Filter the listing so that only lines with the word "Comune" remain.
*** GIVEN INFORMATION ***
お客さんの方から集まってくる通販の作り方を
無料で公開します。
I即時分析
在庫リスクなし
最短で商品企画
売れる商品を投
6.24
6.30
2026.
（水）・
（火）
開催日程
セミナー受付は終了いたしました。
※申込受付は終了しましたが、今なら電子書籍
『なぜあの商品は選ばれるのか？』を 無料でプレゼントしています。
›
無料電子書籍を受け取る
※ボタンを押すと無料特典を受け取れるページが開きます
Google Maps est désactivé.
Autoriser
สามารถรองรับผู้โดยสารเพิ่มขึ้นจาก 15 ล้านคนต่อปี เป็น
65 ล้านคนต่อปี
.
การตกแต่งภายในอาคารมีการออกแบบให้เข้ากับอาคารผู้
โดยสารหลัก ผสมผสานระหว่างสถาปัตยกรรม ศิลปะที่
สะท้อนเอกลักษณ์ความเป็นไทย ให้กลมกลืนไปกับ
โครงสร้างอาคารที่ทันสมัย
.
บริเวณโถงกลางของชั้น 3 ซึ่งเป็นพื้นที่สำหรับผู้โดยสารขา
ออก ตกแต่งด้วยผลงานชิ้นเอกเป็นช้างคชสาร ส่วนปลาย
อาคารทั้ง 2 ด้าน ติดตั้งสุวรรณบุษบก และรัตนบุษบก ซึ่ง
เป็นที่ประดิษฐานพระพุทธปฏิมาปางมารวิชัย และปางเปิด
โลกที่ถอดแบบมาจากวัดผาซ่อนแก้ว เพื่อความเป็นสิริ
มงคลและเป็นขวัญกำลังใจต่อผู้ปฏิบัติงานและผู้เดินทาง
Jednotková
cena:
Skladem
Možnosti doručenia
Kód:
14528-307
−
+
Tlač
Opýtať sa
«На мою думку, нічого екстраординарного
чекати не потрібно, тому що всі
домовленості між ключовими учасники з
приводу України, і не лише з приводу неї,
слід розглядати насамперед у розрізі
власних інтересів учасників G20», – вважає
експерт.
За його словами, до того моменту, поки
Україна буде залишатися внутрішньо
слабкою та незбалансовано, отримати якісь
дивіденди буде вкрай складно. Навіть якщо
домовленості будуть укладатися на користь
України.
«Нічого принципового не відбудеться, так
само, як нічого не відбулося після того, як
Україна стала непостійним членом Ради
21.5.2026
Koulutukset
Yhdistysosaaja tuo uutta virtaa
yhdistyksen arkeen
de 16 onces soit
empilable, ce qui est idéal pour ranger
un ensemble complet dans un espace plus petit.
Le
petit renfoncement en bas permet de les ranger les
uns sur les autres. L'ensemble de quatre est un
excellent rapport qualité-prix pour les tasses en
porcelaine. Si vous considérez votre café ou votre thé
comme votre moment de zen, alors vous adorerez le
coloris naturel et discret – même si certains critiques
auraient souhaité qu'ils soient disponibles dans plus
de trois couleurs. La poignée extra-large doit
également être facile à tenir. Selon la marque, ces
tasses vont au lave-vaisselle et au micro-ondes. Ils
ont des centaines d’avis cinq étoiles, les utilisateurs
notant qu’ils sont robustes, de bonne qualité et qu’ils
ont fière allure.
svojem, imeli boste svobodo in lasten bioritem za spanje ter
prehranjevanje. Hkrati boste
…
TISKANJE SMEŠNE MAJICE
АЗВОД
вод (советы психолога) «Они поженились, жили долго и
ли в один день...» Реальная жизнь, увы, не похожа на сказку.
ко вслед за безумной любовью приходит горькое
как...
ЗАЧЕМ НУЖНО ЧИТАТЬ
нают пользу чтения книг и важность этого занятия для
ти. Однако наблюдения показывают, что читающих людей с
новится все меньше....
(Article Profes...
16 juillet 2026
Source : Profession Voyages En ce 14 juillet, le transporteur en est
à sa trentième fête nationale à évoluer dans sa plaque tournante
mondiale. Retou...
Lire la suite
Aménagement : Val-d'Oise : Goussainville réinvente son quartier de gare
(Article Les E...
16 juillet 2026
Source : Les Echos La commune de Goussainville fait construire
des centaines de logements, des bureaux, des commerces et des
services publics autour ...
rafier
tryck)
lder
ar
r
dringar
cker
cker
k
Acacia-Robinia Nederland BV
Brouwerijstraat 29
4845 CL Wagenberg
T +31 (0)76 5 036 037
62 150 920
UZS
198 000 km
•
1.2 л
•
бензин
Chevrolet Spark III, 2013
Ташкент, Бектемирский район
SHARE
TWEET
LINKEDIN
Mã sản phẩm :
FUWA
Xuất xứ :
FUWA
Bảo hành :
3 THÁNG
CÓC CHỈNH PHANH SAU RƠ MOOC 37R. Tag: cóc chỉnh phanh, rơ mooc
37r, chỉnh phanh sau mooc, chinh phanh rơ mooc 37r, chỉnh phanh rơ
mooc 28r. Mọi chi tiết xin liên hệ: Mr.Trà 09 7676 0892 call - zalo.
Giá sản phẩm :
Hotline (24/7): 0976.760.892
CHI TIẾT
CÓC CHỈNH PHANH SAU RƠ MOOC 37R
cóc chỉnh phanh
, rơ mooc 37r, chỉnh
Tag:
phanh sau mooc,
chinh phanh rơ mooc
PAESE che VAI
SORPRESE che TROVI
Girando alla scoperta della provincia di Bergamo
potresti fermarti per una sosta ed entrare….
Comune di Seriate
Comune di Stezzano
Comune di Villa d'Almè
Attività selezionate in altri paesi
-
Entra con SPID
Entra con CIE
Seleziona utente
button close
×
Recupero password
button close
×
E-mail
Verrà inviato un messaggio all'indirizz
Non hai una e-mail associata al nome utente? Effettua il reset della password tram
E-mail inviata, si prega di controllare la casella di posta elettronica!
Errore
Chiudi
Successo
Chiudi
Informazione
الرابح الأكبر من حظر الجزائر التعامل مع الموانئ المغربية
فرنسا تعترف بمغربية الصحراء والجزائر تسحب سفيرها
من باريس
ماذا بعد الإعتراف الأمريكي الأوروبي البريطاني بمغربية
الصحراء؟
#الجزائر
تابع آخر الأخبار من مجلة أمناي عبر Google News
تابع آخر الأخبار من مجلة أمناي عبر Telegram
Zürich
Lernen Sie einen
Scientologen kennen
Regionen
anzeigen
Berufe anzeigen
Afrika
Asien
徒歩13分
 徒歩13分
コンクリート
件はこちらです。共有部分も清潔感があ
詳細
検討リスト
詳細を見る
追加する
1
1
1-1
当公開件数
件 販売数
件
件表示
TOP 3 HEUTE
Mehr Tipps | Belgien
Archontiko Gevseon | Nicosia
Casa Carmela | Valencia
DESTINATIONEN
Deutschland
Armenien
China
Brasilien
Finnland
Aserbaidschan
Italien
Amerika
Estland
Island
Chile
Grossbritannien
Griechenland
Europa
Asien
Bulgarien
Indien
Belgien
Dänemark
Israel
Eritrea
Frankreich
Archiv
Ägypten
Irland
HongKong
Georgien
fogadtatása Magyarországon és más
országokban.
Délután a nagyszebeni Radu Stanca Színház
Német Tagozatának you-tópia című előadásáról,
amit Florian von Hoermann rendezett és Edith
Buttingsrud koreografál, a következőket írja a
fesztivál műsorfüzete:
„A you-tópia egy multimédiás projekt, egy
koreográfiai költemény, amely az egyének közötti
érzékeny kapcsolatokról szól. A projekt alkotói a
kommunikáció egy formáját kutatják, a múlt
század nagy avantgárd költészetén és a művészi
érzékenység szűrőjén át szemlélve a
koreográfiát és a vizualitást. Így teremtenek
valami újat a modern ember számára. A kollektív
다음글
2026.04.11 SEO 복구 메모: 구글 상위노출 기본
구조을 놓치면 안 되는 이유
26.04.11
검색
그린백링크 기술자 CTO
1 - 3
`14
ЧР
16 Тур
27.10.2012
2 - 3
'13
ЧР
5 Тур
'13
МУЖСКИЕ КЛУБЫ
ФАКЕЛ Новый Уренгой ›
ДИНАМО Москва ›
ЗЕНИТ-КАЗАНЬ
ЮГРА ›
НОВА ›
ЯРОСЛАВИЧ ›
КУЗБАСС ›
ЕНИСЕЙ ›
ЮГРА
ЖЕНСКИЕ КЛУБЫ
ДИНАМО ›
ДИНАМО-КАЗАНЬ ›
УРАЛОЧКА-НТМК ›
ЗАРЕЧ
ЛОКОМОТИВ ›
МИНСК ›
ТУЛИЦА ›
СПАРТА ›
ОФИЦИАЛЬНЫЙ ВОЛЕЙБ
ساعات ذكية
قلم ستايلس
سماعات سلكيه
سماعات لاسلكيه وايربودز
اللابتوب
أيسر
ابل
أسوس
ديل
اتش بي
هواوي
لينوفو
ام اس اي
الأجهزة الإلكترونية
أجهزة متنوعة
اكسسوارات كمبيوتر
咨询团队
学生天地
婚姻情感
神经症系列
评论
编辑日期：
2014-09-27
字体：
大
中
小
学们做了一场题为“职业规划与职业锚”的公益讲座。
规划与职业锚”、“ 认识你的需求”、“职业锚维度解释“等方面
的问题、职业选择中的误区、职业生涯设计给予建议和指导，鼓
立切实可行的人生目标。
*** End of GIVEN INFORMATION ***
**RESPONSE AREA:**
Comune di Seriate
Comune di Stezzano
Comune di Villa d'Almè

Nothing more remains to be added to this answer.